性能について

Wiiが他の次世代機とくらべて劣ったグラフィック性能しか持たないことについてもコメントされています。ここでは、しきりに、「高性能化そのものを批判している訳ではない」という意見を繰り返しています。まあ、久多良木社長には「新技術に挑戦しないエクスキューズ(言い訳)」とか言われちゃってますからね(参照)。単なる逃げではないことを強調しておきたいのでしょう。
自分も正直、HDへの対応はぜひしてほしかったと思う一人ですが、他の機種の価格を見てしまうと、岩田社長の主張もある程度説得力はあります。いちおう、480p、16:9は対応してくれているし、HDTVでもそれなりに見れそうですから。あくまで、バランスの問題ということで。

この性能の件について、岩田社長が述べている以下のコメントが最高。

もちろん,リッチなコンテンツはリッチなコンテンツで否定するわけではありません。あれは大事だし,これからもなければいけない。でもみなさん,毎日フランス料理や会席料理じゃ飽きるでしょ。たまにはお茶漬けも食べたい。ゲーム・ビジネスがあまりに一方向しか向いていないので,「ちょっと待った,ほかにも道がある」というメッセージを込めたのが今回のWiiです。

以前自分が記事でふれた久多良木氏の「PS3=高級レストラン、Wii=社員食堂」を真っ向から、そして的確に否定するコメント。読んでおもわず吹き出してしまいました。久多良木氏のインタビューを聞かずにこのコメントをしていたらたいしたものですし、知っていたとしたら、なかなかにくいこと言うな、という感じですね。

また、別の比喩もわかりやすいですよね。

 我々は技術を全然否定していない。任天堂は技術否定論者と捉えられがちだが,全然そんなことはない。新しい技術の生かし方には,いろんな方向があるということだ。F1カーを目指す人がいれば,ハイブリッド車を目指す人もいる。決して競争じゃない。ただ,どちらの方向がお客様の数を増やすのに有効なのかを考え抜いた結果である。

ようは、技術は何もパワーだけじゃないよ、ということですよね。これは、最近のすべての業界における流れのような気がします。いつまでも馬力ばかりにこだわる方が時代遅れな感じもしますね。

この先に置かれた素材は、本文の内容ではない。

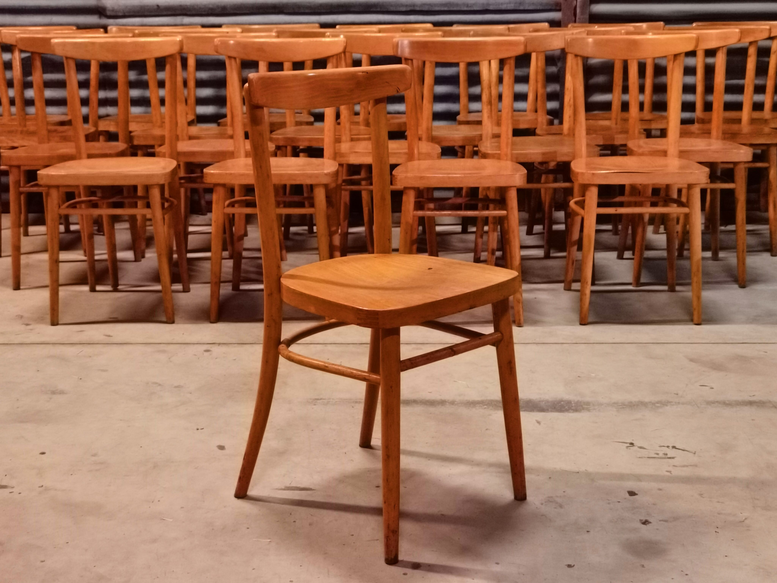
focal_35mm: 49
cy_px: 292
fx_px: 1100
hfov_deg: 38.9
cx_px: 388
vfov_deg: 29.7
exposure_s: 1/20
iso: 800
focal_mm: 6.71
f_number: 1.9
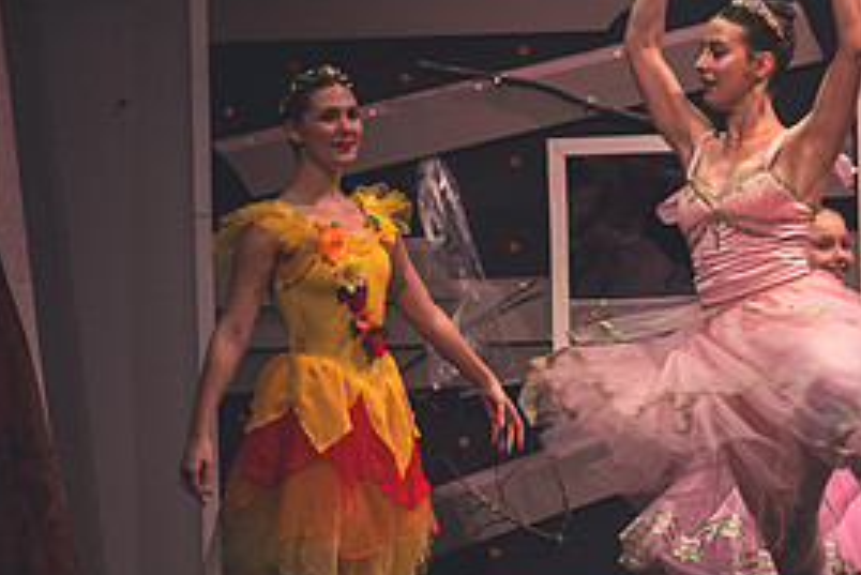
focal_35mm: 519
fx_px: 12419
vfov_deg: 2.7
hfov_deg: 4.0
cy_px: 413
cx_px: 903
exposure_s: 1/250
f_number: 2.8
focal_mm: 160
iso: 720
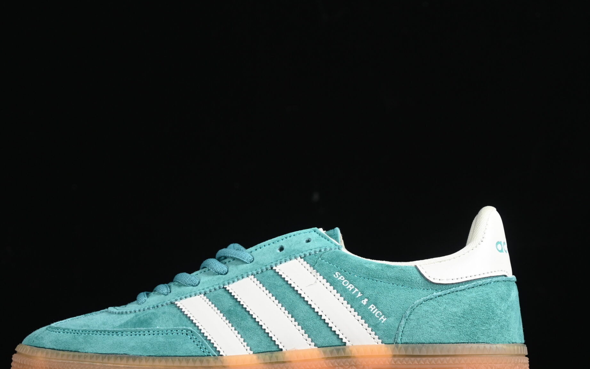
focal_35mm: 106
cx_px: 282
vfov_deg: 12.3
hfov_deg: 19.6
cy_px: 244
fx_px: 1705
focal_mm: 50
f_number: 7.1
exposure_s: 1/200
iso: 200
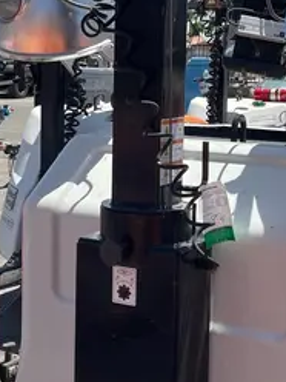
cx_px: 171
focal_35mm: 77
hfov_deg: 19.1
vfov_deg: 25.3
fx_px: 848
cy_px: 155
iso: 50
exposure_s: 1/2755
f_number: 1.6
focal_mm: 5.1
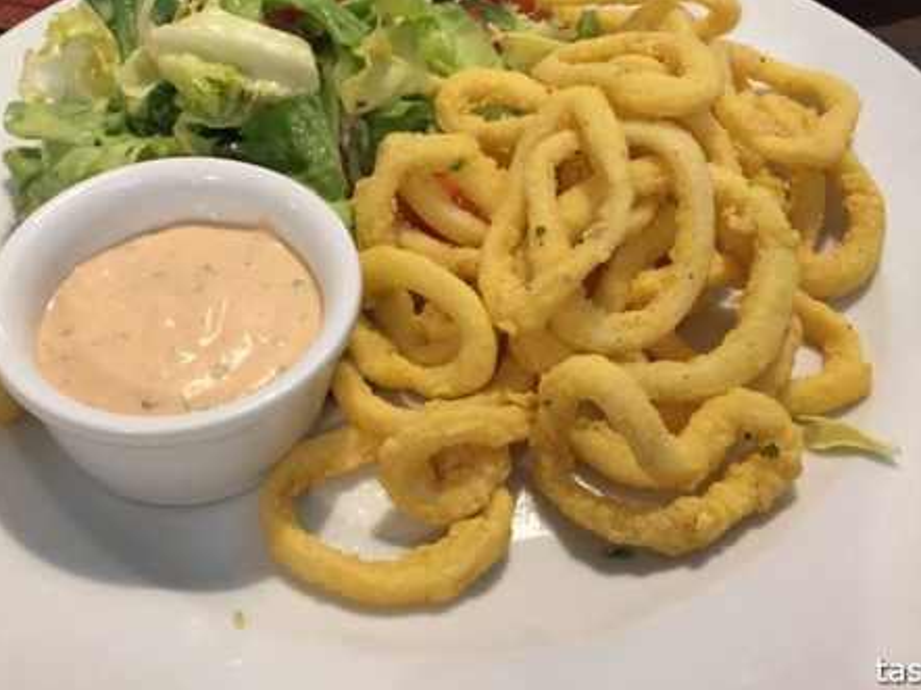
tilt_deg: -42.5
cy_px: 196
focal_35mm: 42
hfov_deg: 44.8
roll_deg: +2.8
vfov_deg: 33.8
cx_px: 425
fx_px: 1117
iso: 200
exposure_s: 1/33
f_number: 2.2
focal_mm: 4.15
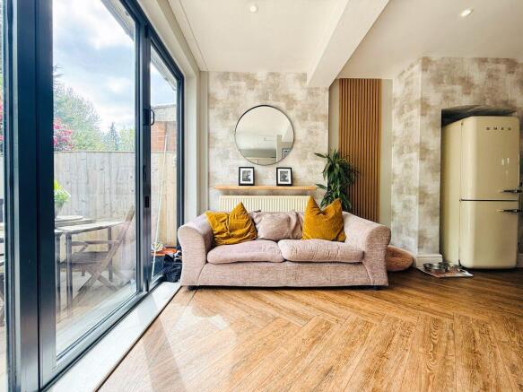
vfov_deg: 85.7
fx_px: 211
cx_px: 262
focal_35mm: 14
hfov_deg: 102.1
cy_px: 196
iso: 50
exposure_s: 1/122
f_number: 2.2
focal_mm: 2.22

まあ、任天堂Wiiではユーザインタフェースに注力したというだけで、Wiiの次の世代では普通にHD対応してくるでしょう。そのころには2011年のアナログ放送終了前後でしょうし、HDTV普及率も相当上がっているでしょうし。現状では消費者の7割近くはSDTVであり、TVでPS3Xbox360のCM見ても美しさが伝わりにくいだろう、という岩田社長の指摘もなかなか的を射ています。(もっとも、ハイビジョンTVで見るとXbox360のCMはきれいだなーと感じますけどね。)
この性能の件については、任天堂的には結びのコメントがすべてでしょう。

−CPUの動作周波数を教えて下さい。

岩田氏:ユーザーにとって,動作周波数の数字には意味がありませんから。

かっくいいいいいいいいーーーーー。